* [What to work on]: Reproduce, word for word, the full passage below on the Tribune's plan to become a nonprofit.

* [Text provided]:
● ● ● ● ●
For a number of years this decade, dozens of 501(c)(3) applications from nonprofit news organizations stalled inside the IRS process, sometimes taking two years or more to be approved or rejected. Since then, wait times have shortened, but they can still often be a year or more. And no major newspaper has attempted the sort of transition the Tribune is trying.
In other words, wanting the Tribune to become a nonprofit does not equal the Tribune actually becoming a nonprofit — even if, as Huntsman said in a staff meeting, they expect IRS approval “by the first quarter of next year at the latest.”
Huntsman may be getting out of the newspaper business, but the nonprofit model doesn’t offer any guarantees either. Sure, the trust-backed Guardian is now successfully reliant on members’ contributions — but that’s 650,000 members. Ten years in, The Texas Tribune now has 4,400 donors among its 1.9 million monthly website visitors (with a goal of 10,000 members by 2025), though it’s come up with a concoction of creative funding that works really well. And it also started with a $4 million investment collected by venture capitalist John Thornton, who is now trying to convince other philanthropists and community foundations through the American Journalism Project to back local media as one would the arts, exactly as Huntsman plans to. The City, a fledgling local news site for New York City, just began with an $8.5 million pot gathered from Thornton, other philanthropists, New York foundations, national foundations, and more.
● ● ● ● ●
* [Collected data entries]:
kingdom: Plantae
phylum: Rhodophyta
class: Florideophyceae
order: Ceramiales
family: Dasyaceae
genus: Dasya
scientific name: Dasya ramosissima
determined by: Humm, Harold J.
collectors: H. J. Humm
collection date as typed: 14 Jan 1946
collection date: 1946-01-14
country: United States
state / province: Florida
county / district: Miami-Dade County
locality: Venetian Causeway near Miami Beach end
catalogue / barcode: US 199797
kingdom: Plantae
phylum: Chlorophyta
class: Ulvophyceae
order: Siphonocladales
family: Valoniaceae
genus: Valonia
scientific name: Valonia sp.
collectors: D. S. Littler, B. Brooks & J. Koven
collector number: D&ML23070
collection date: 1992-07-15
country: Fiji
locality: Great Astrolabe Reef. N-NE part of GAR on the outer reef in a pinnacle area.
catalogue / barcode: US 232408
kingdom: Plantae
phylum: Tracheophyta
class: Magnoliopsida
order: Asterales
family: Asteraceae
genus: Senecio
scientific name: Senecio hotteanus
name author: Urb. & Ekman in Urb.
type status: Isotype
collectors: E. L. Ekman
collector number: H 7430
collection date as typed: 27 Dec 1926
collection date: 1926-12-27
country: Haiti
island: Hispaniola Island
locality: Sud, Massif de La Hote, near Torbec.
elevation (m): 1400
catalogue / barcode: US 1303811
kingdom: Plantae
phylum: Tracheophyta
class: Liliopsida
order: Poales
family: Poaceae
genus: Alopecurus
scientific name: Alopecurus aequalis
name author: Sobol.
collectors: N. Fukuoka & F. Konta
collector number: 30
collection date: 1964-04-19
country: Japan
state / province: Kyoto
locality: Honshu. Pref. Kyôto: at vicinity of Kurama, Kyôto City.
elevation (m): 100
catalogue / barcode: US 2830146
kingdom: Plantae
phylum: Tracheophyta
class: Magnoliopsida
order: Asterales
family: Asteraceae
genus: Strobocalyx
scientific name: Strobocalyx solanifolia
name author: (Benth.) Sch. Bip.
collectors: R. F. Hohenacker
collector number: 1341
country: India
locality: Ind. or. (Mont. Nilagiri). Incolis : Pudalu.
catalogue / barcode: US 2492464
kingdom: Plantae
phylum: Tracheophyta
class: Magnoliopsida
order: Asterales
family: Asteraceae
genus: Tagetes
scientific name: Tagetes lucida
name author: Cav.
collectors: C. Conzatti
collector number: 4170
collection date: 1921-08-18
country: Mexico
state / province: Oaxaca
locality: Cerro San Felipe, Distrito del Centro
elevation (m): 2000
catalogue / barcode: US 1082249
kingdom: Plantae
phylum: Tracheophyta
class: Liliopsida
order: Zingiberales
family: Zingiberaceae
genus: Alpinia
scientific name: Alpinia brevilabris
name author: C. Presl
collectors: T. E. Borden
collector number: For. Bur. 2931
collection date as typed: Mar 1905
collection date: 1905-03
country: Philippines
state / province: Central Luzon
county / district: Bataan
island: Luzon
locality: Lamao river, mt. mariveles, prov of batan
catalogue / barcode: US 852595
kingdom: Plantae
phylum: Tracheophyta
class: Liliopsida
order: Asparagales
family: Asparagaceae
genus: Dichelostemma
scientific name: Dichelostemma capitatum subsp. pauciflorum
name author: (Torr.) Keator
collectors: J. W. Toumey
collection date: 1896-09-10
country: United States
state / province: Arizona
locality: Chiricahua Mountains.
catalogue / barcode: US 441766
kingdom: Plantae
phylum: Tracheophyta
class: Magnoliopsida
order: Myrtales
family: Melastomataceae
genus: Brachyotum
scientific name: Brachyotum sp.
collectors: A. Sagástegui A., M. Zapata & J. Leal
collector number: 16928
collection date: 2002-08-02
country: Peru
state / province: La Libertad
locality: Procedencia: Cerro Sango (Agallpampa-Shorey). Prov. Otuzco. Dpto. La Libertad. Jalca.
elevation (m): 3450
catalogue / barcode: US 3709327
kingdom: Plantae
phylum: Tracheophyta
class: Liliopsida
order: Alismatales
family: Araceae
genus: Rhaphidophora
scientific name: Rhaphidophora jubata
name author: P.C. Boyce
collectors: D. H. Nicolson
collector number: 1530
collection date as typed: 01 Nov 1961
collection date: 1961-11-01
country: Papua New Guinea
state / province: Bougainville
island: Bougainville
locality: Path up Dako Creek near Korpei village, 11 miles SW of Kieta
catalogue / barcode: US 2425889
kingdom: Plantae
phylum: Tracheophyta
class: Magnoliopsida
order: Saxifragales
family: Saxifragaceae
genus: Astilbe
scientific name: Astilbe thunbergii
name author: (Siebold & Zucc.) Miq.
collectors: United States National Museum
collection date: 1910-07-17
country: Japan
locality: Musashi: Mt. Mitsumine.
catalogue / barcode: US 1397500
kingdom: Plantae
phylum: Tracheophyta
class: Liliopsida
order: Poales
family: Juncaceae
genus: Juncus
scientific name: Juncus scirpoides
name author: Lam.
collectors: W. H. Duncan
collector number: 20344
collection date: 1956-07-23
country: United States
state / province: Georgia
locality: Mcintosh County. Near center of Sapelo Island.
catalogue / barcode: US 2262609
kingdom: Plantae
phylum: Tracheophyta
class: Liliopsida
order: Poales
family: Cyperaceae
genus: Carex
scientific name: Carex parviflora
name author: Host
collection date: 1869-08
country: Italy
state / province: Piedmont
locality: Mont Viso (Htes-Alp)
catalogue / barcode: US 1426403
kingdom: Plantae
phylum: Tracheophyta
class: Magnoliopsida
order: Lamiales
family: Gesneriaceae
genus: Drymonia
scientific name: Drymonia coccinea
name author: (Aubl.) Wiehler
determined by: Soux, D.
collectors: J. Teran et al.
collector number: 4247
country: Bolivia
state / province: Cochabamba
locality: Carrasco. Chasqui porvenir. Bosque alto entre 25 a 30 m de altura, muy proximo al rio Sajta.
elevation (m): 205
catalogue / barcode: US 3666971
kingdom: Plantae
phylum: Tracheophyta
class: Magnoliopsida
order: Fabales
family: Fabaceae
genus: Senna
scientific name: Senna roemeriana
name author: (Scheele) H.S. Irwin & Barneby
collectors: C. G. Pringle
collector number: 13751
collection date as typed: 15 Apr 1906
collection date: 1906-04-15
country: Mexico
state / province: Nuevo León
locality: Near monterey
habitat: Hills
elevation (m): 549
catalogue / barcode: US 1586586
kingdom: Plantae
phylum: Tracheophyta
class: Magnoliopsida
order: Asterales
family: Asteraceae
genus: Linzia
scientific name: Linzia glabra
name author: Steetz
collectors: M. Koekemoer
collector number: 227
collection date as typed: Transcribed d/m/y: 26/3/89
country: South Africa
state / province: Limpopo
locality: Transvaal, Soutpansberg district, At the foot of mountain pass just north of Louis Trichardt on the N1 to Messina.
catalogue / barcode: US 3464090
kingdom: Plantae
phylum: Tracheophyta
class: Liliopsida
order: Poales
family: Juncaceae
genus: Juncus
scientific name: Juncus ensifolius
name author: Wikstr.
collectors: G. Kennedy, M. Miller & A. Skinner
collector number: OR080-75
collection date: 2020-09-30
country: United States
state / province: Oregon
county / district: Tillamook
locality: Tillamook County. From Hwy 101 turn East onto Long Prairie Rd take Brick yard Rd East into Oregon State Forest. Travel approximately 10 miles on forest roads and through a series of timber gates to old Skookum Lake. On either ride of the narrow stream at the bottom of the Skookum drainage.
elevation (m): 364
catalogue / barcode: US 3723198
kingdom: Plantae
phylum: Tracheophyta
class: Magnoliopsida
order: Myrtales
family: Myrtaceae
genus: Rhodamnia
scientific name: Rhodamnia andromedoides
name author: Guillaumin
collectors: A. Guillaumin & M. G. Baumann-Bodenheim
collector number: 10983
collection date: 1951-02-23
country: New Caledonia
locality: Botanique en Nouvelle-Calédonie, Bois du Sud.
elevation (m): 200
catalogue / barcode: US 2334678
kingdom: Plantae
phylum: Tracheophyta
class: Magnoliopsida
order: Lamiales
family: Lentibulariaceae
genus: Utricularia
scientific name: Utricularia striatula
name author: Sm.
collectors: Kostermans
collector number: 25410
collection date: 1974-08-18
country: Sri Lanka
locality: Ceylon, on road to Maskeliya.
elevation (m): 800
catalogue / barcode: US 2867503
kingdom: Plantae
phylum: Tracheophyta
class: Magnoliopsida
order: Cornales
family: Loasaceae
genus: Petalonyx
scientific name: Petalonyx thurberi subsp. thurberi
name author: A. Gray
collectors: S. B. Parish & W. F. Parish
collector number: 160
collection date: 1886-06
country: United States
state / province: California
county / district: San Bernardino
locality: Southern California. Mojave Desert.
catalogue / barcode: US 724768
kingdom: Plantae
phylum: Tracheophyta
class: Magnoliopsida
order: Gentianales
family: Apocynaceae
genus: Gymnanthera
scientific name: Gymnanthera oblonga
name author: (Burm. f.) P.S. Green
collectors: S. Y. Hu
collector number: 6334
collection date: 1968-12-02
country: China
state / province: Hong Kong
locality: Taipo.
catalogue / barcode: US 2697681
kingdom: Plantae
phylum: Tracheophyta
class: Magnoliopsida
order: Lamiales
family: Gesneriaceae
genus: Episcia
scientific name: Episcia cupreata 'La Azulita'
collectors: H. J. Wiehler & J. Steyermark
● ● ● ● ●
* [Answer]:
For a number of years this decade, dozens of 501(c)(3) applications from nonprofit news organizations stalled inside the IRS process, sometimes taking two years or more to be approved or rejected. Since then, wait times have shortened, but they can still often be a year or more. And no major newspaper has attempted the sort of transition the Tribune is trying.
In other words, wanting the Tribune to become a nonprofit does not equal the Tribune actually becoming a nonprofit — even if, as Huntsman said in a staff meeting, they expect IRS approval “by the first quarter of next year at the latest.”
Huntsman may be getting out of the newspaper business, but the nonprofit model doesn’t offer any guarantees either. Sure, the trust-backed Guardian is now successfully reliant on members’ contributions — but that’s 650,000 members. Ten years in, The Texas Tribune now has 4,400 donors among its 1.9 million monthly website visitors (with a goal of 10,000 members by 2025), though it’s come up with a concoction of creative funding that works really well. And it also started with a $4 million investment collected by venture capitalist John Thornton, who is now trying to convince other philanthropists and community foundations through the American Journalism Project to back local media as one would the arts, exactly as Huntsman plans to. The City, a fledgling local news site for New York City, just began with an $8.5 million pot gathered from Thornton, other philanthropists, New York foundations, national foundations, and more.